### [Directive 1]
In the message about the kernel HT problem, how many processors did /proc/cpuinfo report on the last boot in the test sequence?
### [Directive 2]
Transcribe the rows of recorded data without changing a character, from the first row through the line with "order: Ericales".

2011-11-29 Thread John Stultz
On Tue, 2011-11-29 at 13:26 +0100, Clarinet wrote:
  Using an older known-good kernel, could you build and run the test
  case at the end of Documentation/rtc.txt a few times and see if it
  triggers the same problem?
 
  I'm suspicious that the setting the alarm is whats tripping the BIOS
  into enabling the HT bit. Because with older kernels, we used PIE mode
  irqs which hwclock usually uses at boot, but with newer kernels, we
  emulate PIE via AIE alarm mode. So if the BIOS was broken before, you
  wouldn't have noticed unless you tried to use AIE irqs.
 
  If this doesn't work, I'll get some patches to both 2.6.27 and 2.6.28
  kernels to debug the exact flow of how we're touching the hardware and
  then we can further narrow it down.
 
 I ran the tests the following way:
 
 - boot 2.6.37.6 - check /proc/cpuinfo - 12 processors
 - halt
 - boot 2.6.37.6 - check /proc/cpuinfo - 12 processors
 - run rtctest
 - reboot
 - boot 2.6.37.6 - check /proc/cpuinfo - 12 processors
 - halt
 - boot 2.6.37.6 - check /proc/cpuinfo - 12 processors
 - run rtctest
 - halt
 - boot 2.6.37.6 - check /proc/cpuinfo - 24 processors
 
 So the conclusion is that only if rtctest is run and the machine is 
 halted, it triggers the HT problem. Reboot seems to neutralize 
 whatever rtctest did.

(Recorded data)
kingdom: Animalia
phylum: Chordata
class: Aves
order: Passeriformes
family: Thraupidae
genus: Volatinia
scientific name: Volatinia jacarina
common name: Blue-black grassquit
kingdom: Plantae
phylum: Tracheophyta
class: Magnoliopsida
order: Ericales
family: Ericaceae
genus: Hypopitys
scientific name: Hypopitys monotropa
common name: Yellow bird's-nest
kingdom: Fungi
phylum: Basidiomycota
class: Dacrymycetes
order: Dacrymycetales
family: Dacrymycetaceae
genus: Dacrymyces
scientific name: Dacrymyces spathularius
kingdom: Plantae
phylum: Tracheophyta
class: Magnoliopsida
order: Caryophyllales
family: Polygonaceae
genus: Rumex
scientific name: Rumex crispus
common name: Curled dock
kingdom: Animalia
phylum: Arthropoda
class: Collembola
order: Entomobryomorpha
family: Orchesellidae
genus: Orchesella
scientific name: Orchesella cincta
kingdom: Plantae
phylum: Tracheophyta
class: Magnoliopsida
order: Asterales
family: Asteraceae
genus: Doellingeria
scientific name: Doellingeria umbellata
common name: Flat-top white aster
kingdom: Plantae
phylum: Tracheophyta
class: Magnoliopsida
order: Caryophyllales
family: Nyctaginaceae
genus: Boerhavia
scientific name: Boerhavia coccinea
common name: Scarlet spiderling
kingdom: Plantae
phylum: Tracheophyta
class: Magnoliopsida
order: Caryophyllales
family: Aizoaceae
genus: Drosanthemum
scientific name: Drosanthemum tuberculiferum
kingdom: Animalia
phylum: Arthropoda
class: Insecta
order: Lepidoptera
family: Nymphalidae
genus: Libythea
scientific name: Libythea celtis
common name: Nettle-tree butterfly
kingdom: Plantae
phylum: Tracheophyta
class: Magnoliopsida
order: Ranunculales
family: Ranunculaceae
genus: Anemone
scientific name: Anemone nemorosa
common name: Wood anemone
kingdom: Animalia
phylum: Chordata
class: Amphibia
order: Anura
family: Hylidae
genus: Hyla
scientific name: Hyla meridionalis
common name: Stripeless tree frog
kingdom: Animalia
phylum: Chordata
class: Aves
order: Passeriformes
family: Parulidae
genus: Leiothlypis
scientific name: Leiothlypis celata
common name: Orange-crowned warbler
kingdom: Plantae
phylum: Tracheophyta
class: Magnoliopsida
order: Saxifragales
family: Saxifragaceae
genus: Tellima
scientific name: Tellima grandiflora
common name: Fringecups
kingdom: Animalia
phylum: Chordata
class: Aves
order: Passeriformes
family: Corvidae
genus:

### [Reply 1]
24 processors

### [Reply 2]
kingdom: Animalia
phylum: Chordata
class: Aves
order: Passeriformes
family: Thraupidae
genus: Volatinia
scientific name: Volatinia jacarina
common name: Blue-black grassquit
kingdom: Plantae
phylum: Tracheophyta
class: Magnoliopsida
order: Ericales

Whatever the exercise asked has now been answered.